Responding to a question about the impact on farmworkers from restricted water pumping from the Sacramento-San Joaquin River Delta, Carter said farmworkers are “not even American citizen for starters. Do you think we should employ illegal aliens?”
He also said the children of farmworkers turn to lives of crime, welfare, drug trafficking and gangs.
Carter said his intention was to “focus on the difficulties of farmworker life, not brand all farmworkers as criminals.”
“I have a 35-year history of sticking up for farmworkers,” he said.
He also said it has come to his attention that Ritchie, a Visalia native, and her family farming operation, C.J. Ritchie Farms, have received more than $8.3 million in U.S. farm subsidies since 1995. Ritchie herself is listed on a database as receiving $239,000 in farm subsidies from 2005-2007, Carter said.
“You need to clarify this for your viewers and indicate whether or not you think it appropriate for her to cover stories involving farm issues where her personal financial interests may be at stake,” said Carter in a letter to KMPH.
Calls seeking comment from Charlie Pfaff, KMPH general manager, were not returned.
The fallout from Carter’s incident was swift. About 250 people gathered for a rally Monday outside Fresno City Hall to condemn Carter’s comments and show support for unrestricting water deliveries from the Delta. Politicans in attendance included various Fresno County mayors, Fresno County Supervisor Phil Larson, Assemblyman Juan Arambula and Congressman Devin Nunes,
Carter said political and agricultural leaders are using his gaffe to drive a wedge between environmental activists and farmworkers.
“Guys like Nunes come in and demagogue this issue,” he said. “When was the last time he put in a bill in Congress for decent farmworker housing?”

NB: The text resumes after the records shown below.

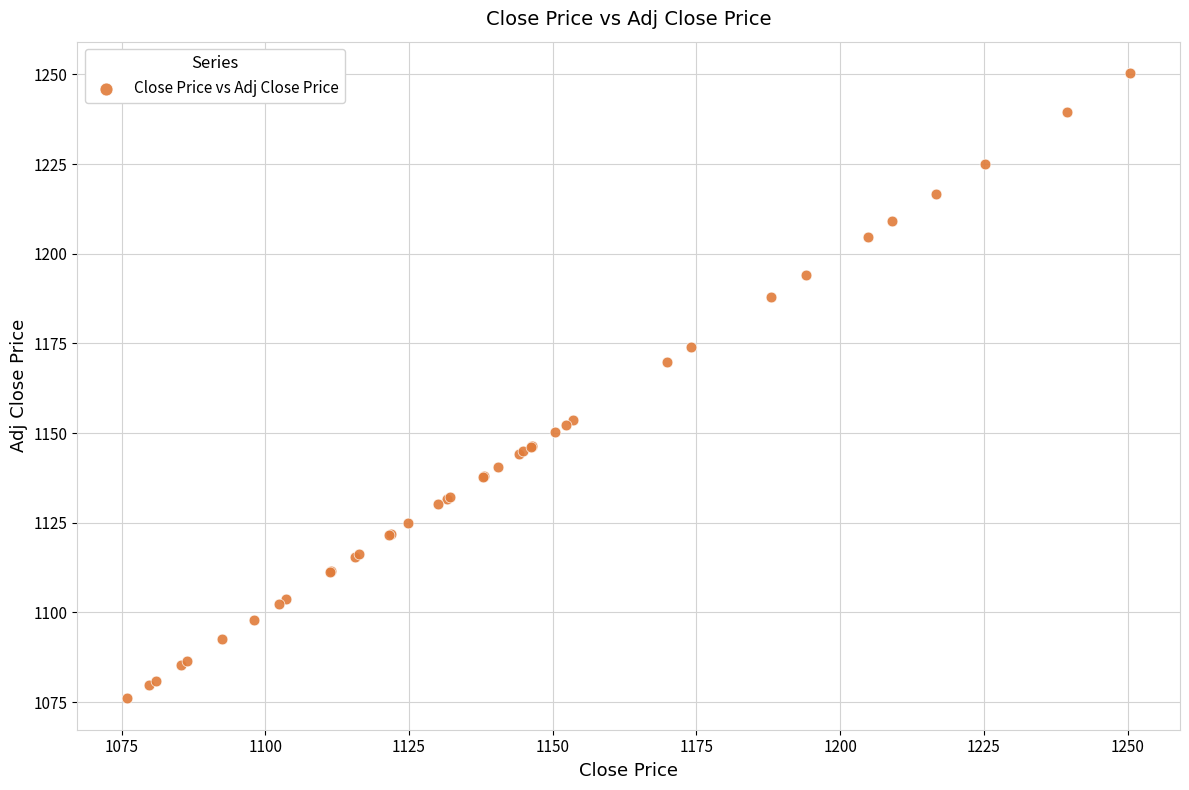

What Y value in the scatter plot is closest to 1163?

1169.9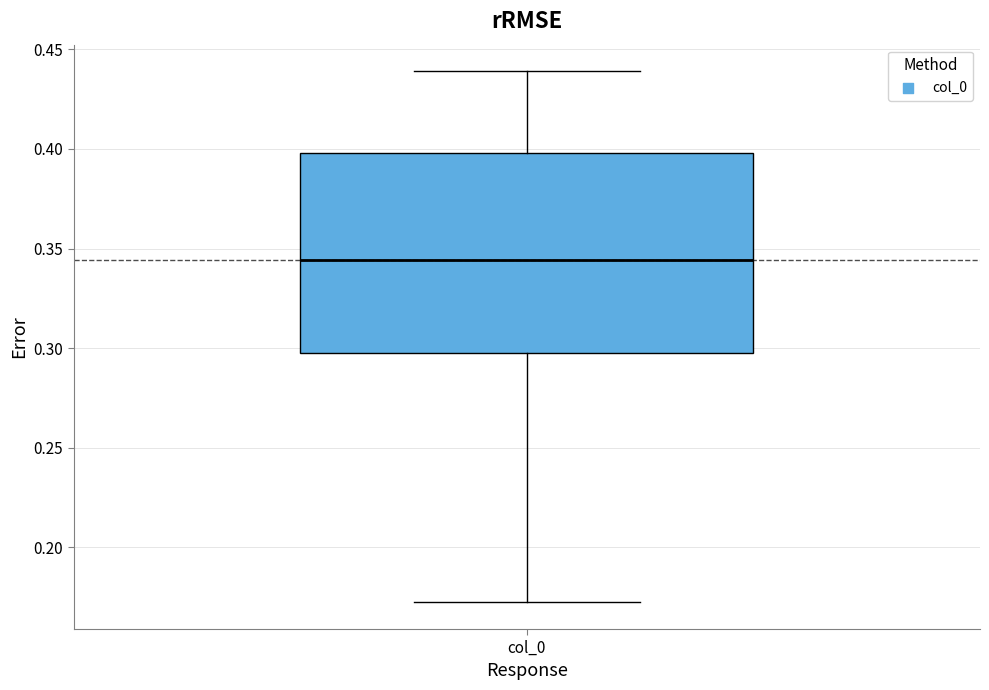

Read this box plot against the y-axis: the position of the median line, the range covered by the box, and the ends of both whiskers. The values are not printed on the chart, so give them approximately, as read against the axis.

median 0.345, box 0.300 to 0.400, whiskers 0.170 to 0.440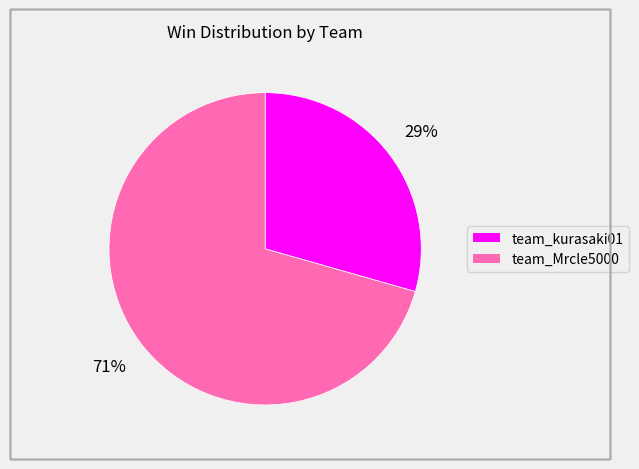

Is the sum of team_Mrcle5000 and team_kurasaki01 greater than half?

Yes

In a statement delivered at the rally and posted on his website, www.nunes.house.gov, Nunes said “We are here today to call attention to the racist and uninformed view of radical environmentalists — who along with their friends in political organizations and elected offices make decisions that favor fish over our families and communities.”
Carter is also a deputy attorney general for the California Attorney General’s office. He has apologized for the remarks on his website, www.lloydgcarter.com. He also apologized on a KMPH newscast.
He also resigned his position as a board member of the California Water Impact Network and has offered to resign the board of another group, Revive the San Joaquin. Others have called for him to lose his position with the state Attorney General’s Office.